Records drawn from a dataset
___
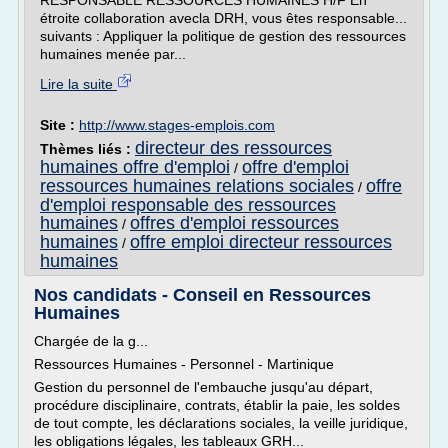
RESPONSABLE RESSOURCES HUMAINES H/F En
étroite collaboration avecla DRH, vous êtes responsable...
suivants : Appliquer la politique de gestion des ressources
humaines menée par...
Lire la suite
Site :
http://www.stages-emplois.com
directeur des ressources
Thèmes liés :
humaines offre d'emploi
offre d'emploi
/
ressources humaines relations sociales
offre
/
d'emploi responsable des ressources
humaines
offres d'emploi ressources
/
humaines
offre emploi directeur ressources
/
humaines
Nos candidats - Conseil en Ressources
Humaines
Chargée de la g...
Ressources Humaines - Personnel - Martinique
Gestion du personnel de l'embauche jusqu'au départ,
procédure disciplinaire, contrats, établir la paie, les soldes
de tout compte, les déclarations sociales, la veille juridique,
les obligations légales, les tableaux GRH...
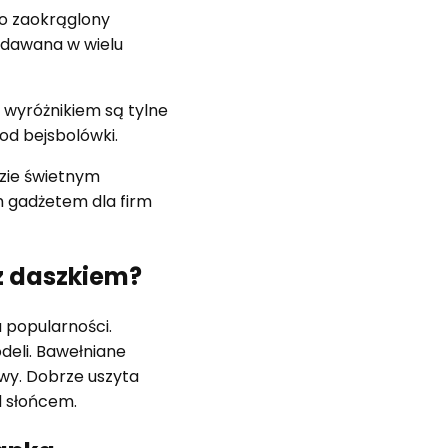
co zaokrąglony
zedawana w wielu
 wyróżnikiem są tylne
od bejsbolówki.
zie świetnym
 gadżetem dla firm
z daszkiem?
 popularności.
eli. Bawełniane
owy. Dobrze uszyta
d słońcem.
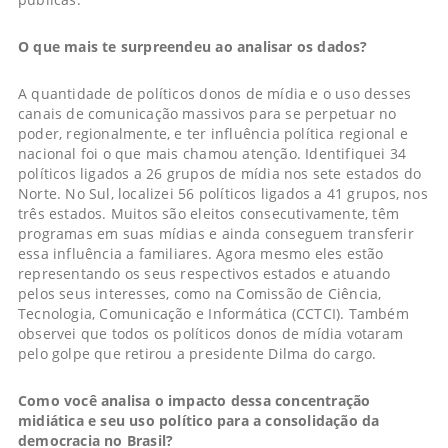
O que mais te surpreendeu ao analisar os dados?
A quantidade de políticos donos de mídia e o uso desses
canais de comunicação massivos para se perpetuar no
poder, regionalmente, e ter influência política regional e
nacional foi o que mais chamou atenção. Identifiquei 34
políticos ligados a 26 grupos de mídia nos sete estados do
Norte. No Sul, localizei 56 políticos ligados a 41 grupos, nos
três estados. Muitos são eleitos consecutivamente, têm
programas em suas mídias e ainda conseguem transferir
essa influência a familiares. Agora mesmo eles estão
representando os seus respectivos estados e atuando
pelos seus interesses, como na Comissão de Ciência,
Tecnologia, Comunicação e Informática (CCTCI). Também
observei que todos os políticos donos de mídia votaram
pelo golpe que retirou a presidente Dilma do cargo.
Como você analisa o impacto dessa concentração
midiática e seu uso político para a consolidação da
democracia no Brasil?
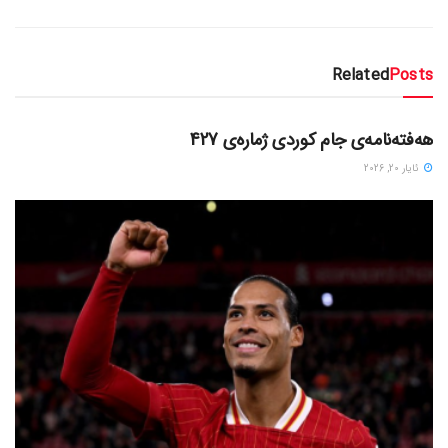
Related
Posts
دسته‌بندی نشده
هەفتەنامەی جام کوردی ژمارەی 427
ئایار 20, 2026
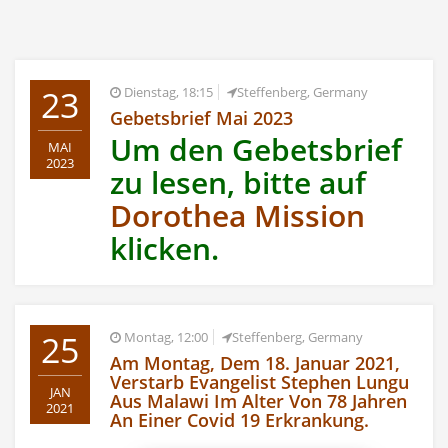
23
Dienstag, 18:15
Steffenberg, Germany
Gebetsbrief Mai 2023
Um den Gebetsbrief
MAI
2023
zu lesen, bitte auf
Dorothea Mission
klicken.
25
Montag, 12:00
Steffenberg, Germany
Am Montag, Dem 18. Januar 2021,
Verstarb Evangelist Stephen Lungu
JAN
Aus Malawi Im Alter Von 78 Jahren
2021
An Einer Covid 19 Erkrankung.
...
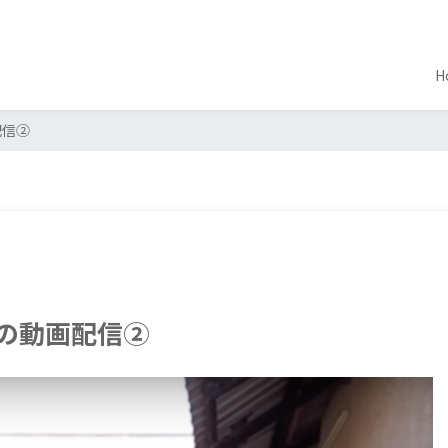
H
配信②
んの動画配信②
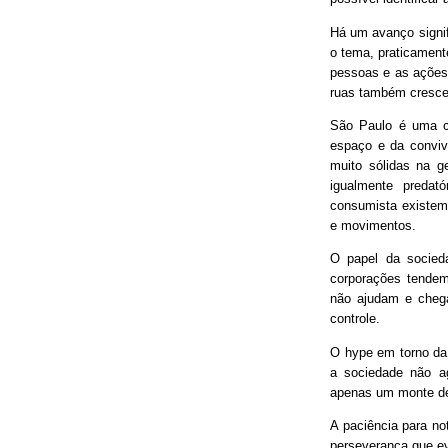
Há um avanço signif
o tema, praticament
pessoas e as ações
ruas também cresce
São Paulo é uma ci
espaço e da conviv
muito sólidas na g
igualmente predat
consumista existem 
e movimentos.
O papel da socieda
corporações tendem
não ajudam e chega
controle.
O hype em torno da 
a sociedade não ag
apenas um monte de
A paciência para no
perseverança que ev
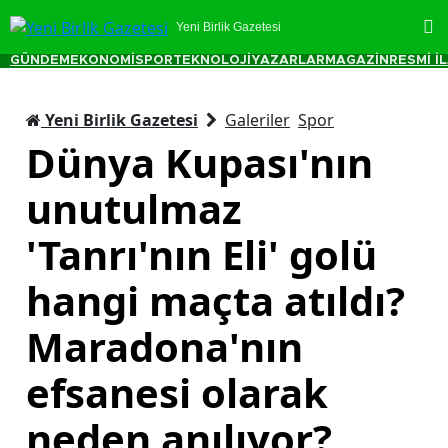
Yeni Birlik Gazetesi
GÜNDEM
EKONOMİ
SPOR
TEKNOLOJİ
YAZARLAR
MAGAZİN
RESMİ İ
Yeni Birlik Gazetesi
Galeriler
Spor
Dünya Kupası'nın
unutulmaz
'Tanrı'nın Eli' golü
hangi maçta atıldı?
Maradona'nın
efsanesi olarak
neden anılıyor?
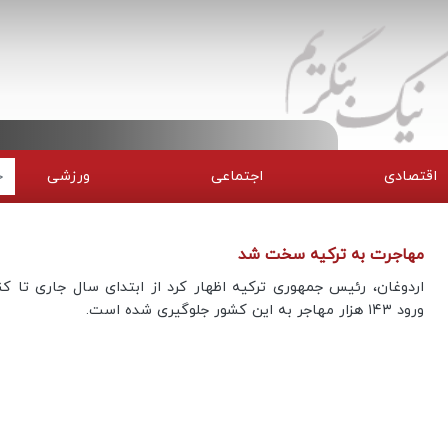
اقتصادی
اجتماعی
ورزشی
مهاجرت به ترکیه سخت شد
اردوغان، رئیس جمهوری ترکیه اظهار کرد از ابتدای سال جاری تا کن
ورود ۱۴۳ هزار مهاجر به این کشور جلوگیری شده است.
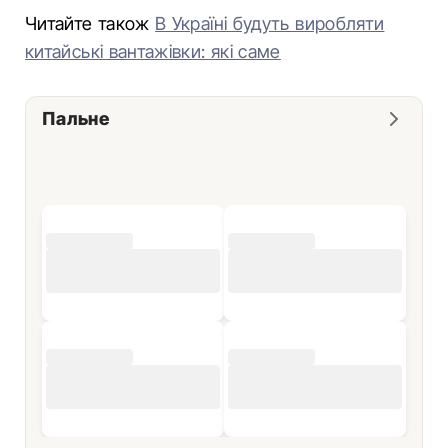
Читайте також
В Україні будуть виробляти
китайські вантажівки: які саме
Пальне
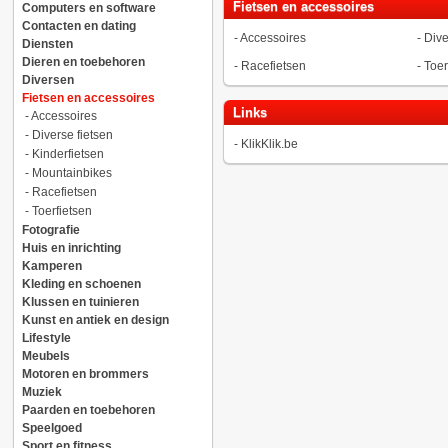
Fietsen en accessoires
Computers en software
Contacten en dating
-
Accessoires
-
Dive
Diensten
Dieren en toebehoren
-
Racefietsen
-
Toer
Diversen
Fietsen en accessoires
Links
-
Accessoires
-
Diverse fietsen
-
KlikKlik.be
-
Kinderfietsen
-
Mountainbikes
-
Racefietsen
-
Toerfietsen
Fotografie
Huis en inrichting
Kamperen
Kleding en schoenen
Klussen en tuinieren
Kunst en antiek en design
Lifestyle
Meubels
Motoren en brommers
Muziek
Paarden en toebehoren
Speelgoed
Sport en fitness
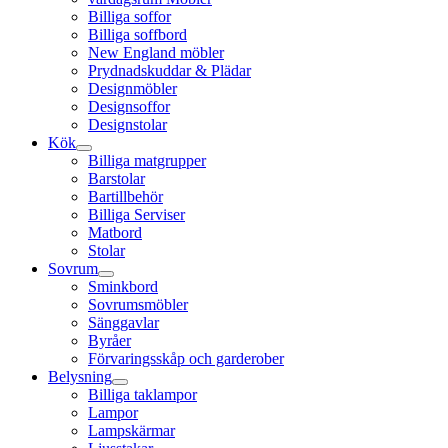
Billiga soffor
Billiga soffbord
New England möbler
Prydnadskuddar & Plädar
Designmöbler
Designsoffor
Designstolar
Kök
Billiga matgrupper
Barstolar
Bartillbehör
Billiga Serviser
Matbord
Stolar
Sovrum
Sminkbord
Sovrumsmöbler
Sänggavlar
Byråer
Förvaringsskåp och garderober
Belysning
Billiga taklampor
Lampor
Lampskärmar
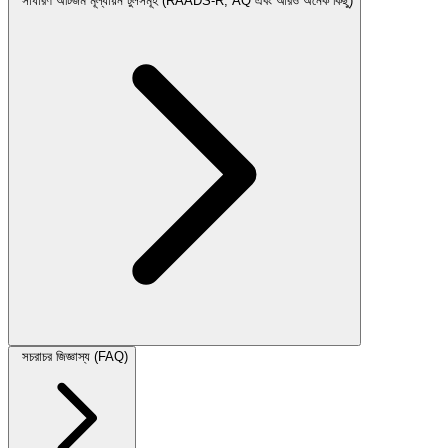
সাধারণ অটিজম মূল্যায়ন টুলসমূহ (RAADS-R, AQ এবং আরও অনেক কিছু)
সচরাচর জিজ্ঞাস্য (FAQ)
___
▶ **Task directions**
Leave out the pictures and transcribe the entries above exactly.

▶ **Solved exercise**
RESPONSABLE RESSOURCES HUMAINES H/F En
étroite collaboration avecla DRH, vous êtes responsable...
suivants : Appliquer la politique de gestion des ressources
humaines menée par...
Lire la suite
Site :
http://www.stages-emplois.com
directeur des ressources
Thèmes liés :
humaines offre d'emploi
offre d'emploi
/
ressources humaines relations sociales
offre
/
d'emploi responsable des ressources
humaines
offres d'emploi ressources
/
humaines
offre emploi directeur ressources
/
humaines
Nos candidats - Conseil en Ressources
Humaines
Chargée de la g...
Ressources Humaines - Personnel - Martinique
Gestion du personnel de l'embauche jusqu'au départ,
procédure disciplinaire, contrats, établir la paie, les soldes
de tout compte, les déclarations sociales, la veille juridique,
les obligations légales, les tableaux GRH...
co zaokrąglony
zedawana w wielu
 wyróżnikiem są tylne
od bejsbolówki.
zie świetnym
 gadżetem dla firm
z daszkiem?
 popularności.
eli. Bawełniane
owy. Dobrze uszyta
d słońcem.
O que mais te surpreendeu ao analisar os dados?
A quantidade de políticos donos de mídia e o uso desses
canais de comunicação massivos para se perpetuar no
poder, regionalmente, e ter influência política regional e
nacional foi o que mais chamou atenção. Identifiquei 34
políticos ligados a 26 grupos de mídia nos sete estados do
Norte. No Sul, localizei 56 políticos ligados a 41 grupos, nos
três estados. Muitos são eleitos consecutivamente, têm
programas em suas mídias e ainda conseguem transferir
essa influência a familiares. Agora mesmo eles estão
representando os seus respectivos estados e atuando
pelos seus interesses, como na Comissão de Ciência,
Tecnologia, Comunicação e Informática (CCTCI). Também
observei que todos os políticos donos de mídia votaram
pelo golpe que retirou a presidente Dilma do cargo.
Como você analisa o impacto dessa concentração
midiática e seu uso político para a consolidação da
democracia no Brasil?
Related
Posts
دسته‌بندی نشده
هەفتەنامەی جام کوردی ژمارەی 427
ئایار 20, 2026
23
Dienstag, 18:15
Steffenberg, Germany
Gebetsbrief Mai 2023
Um den Gebetsbrief
MAI
2023
zu lesen, bitte auf
Dorothea Mission
klicken.
25
Montag, 12:00
Steffenberg, Germany
Am Montag, Dem 18. Januar 2021,
Verstarb Evangelist Stephen Lungu
JAN
Aus Malawi Im Alter Von 78 Jahren
2021
An Einer Covid 19 Erkrankung.
...
H
配信②
んの動画配信②
Há um avanço signif
o tema, praticament
pessoas e as ações
ruas também cresce
São Paulo é uma ci
espaço e da conviv
muito sólidas na g
igualmente predat
consumista existem 
e movimentos.
O papel da socieda
corporações tendem
não ajudam e chega
controle.
O hype em torno da 
a sociedade não ag
apenas um monte de
A paciência para no
perseverança que ev
Yeni Birlik Gazetesi
GÜNDEM
EKONOMİ
SPOR
TEKNOLOJİ
YAZARLAR
MAGAZİN
RESMİ İ
Yeni Birlik Gazetesi
Galeriler
Spor
Dünya Kupası'nın
unutulmaz
'Tanrı'nın Eli' golü
hangi maçta atıldı?
Maradona'nın
efsanesi olarak
neden anılıyor?
اقتصادی
اجتماعی
ورزشی
مهاجرت به ترکیه سخت شد
اردوغان، رئیس جمهوری ترکیه اظهار کرد از ابتدای سال جاری تا کن
ورود ۱۴۳ هزار مهاجر به این کشور جلوگیری شده است.
Читайте також
В Україні будуть виробляти
китайські вантажівки: які саме
Пальне
Fietsen en accessoires
Computers en software
Contacten en dating
-
Accessoires
-
Dive
Diensten
Dieren en toebehoren
-
Racefietsen
-
Toer
Diversen
Fietsen en accessoires
Links
-
Accessoires
-
Diverse fietsen
-
KlikKlik.be
-
Kinderfietsen
-
Mountainbikes
-
Racefietsen
-
Toerfietsen
Fotografie
Huis en inrichting
Kamperen
Kleding en schoenen
Klussen en tuinieren
Kunst en antiek en design
Lifestyle
Meubels
Motoren en brommers
Muziek
Paarden en toebehoren
Speelgoed
Sport en fitness
Billiga soffor
Billiga soffbord
New England möbler
Prydnadskuddar & Plädar
Designmöbler
Designsoffor
Designstolar
Kök
Billiga matgrupper
Barstolar
Bartillbehör
Billiga Serviser
Matbord
Stolar
Sovrum
Sminkbord
Sovrumsmöbler
Sänggavlar
Byråer
Förvaringsskåp och garderober
Belysning
Billiga taklampor
Lampor
Lampskärmar
সাধারণ অটিজম মূল্যায়ন টুলসমূহ (RAADS-R, AQ এবং আরও অনেক কিছু)
সচরাচর জিজ্ঞাস্য (FAQ)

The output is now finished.